→ **How to complete this task**
Establish how many lines below contain the string "when". Respond with that number alone.

[Dataset entries]
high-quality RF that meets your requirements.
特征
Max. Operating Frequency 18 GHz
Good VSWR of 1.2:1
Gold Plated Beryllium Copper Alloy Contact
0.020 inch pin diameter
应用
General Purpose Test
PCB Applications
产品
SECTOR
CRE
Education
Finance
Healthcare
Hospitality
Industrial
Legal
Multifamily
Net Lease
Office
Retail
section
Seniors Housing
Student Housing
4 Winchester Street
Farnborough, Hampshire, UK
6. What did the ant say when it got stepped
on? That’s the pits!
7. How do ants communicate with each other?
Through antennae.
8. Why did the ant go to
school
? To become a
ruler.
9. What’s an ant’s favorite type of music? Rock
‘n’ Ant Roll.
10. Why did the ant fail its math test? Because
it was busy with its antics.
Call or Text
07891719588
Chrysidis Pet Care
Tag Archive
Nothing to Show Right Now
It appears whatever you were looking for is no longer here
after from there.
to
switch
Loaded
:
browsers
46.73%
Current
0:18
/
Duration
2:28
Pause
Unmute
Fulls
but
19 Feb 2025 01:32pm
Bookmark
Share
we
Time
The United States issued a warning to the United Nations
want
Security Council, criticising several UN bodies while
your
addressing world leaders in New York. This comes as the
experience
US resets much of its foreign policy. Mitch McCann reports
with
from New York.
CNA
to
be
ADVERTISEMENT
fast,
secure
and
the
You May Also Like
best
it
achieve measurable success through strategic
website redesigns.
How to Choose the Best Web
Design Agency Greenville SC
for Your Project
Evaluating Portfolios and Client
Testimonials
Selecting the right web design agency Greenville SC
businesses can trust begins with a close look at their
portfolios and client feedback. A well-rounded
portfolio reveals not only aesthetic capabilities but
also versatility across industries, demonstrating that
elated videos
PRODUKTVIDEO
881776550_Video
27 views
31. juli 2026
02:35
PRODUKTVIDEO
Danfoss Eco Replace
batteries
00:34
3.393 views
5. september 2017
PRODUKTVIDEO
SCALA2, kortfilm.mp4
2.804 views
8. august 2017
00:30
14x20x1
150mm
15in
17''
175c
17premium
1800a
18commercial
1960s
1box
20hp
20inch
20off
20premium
--
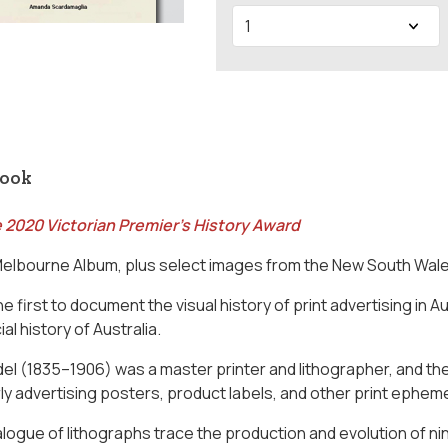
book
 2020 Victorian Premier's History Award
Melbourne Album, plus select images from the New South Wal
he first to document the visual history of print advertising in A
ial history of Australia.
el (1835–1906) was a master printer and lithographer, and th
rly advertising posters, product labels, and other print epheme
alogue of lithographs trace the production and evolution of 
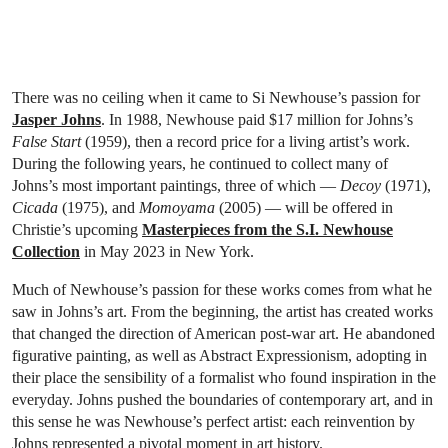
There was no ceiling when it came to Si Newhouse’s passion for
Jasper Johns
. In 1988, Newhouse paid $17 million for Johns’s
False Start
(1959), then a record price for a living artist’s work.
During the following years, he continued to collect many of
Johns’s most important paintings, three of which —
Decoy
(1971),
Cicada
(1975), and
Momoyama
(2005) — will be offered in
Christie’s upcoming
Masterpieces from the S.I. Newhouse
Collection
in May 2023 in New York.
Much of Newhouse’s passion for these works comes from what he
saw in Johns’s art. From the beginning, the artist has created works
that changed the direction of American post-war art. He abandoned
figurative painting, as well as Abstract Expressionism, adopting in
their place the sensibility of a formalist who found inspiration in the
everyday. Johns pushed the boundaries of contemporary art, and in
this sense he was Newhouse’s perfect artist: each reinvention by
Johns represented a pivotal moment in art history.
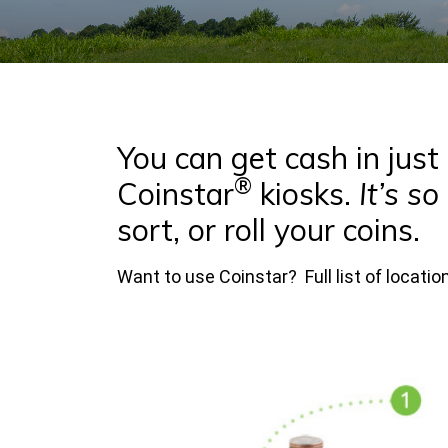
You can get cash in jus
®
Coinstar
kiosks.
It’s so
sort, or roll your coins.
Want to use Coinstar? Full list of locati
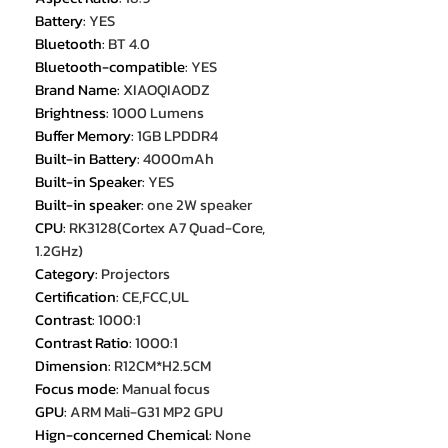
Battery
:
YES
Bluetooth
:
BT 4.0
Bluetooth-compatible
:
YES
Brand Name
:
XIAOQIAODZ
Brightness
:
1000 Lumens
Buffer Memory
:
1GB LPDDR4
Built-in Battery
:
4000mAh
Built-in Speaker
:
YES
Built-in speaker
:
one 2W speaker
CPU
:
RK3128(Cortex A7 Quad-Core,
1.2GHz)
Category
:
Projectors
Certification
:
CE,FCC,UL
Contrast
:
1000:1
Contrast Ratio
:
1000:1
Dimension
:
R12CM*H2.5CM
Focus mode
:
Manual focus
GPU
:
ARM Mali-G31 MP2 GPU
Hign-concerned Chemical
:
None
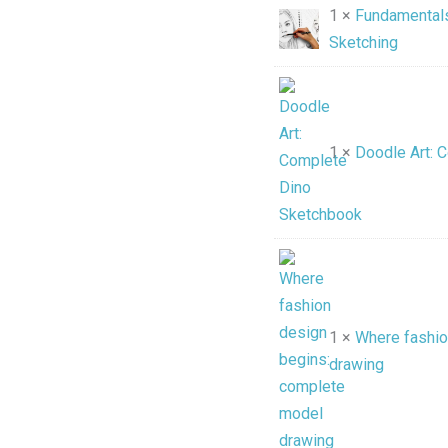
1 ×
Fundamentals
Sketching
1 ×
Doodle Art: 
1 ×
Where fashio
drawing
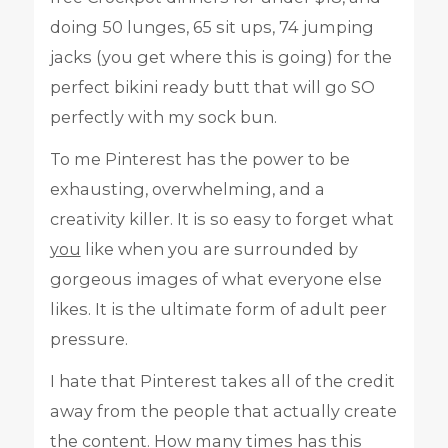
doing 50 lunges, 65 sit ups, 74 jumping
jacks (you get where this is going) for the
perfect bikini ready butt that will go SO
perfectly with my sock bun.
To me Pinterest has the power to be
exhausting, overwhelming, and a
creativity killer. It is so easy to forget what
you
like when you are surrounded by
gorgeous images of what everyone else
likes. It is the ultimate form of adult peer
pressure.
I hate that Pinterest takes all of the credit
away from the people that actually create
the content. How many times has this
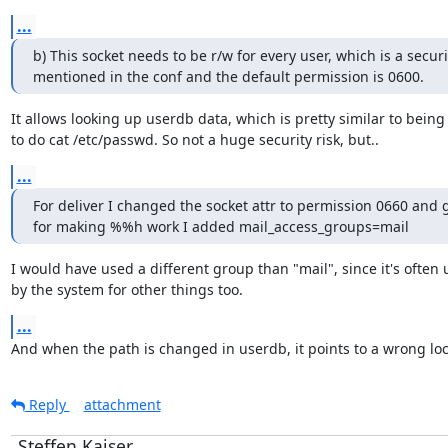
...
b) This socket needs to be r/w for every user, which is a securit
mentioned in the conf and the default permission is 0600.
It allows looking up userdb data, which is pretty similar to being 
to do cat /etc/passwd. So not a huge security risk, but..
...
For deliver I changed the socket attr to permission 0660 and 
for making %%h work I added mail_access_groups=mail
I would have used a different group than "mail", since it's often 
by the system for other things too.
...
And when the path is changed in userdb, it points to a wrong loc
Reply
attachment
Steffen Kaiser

→ **Exercise result**
4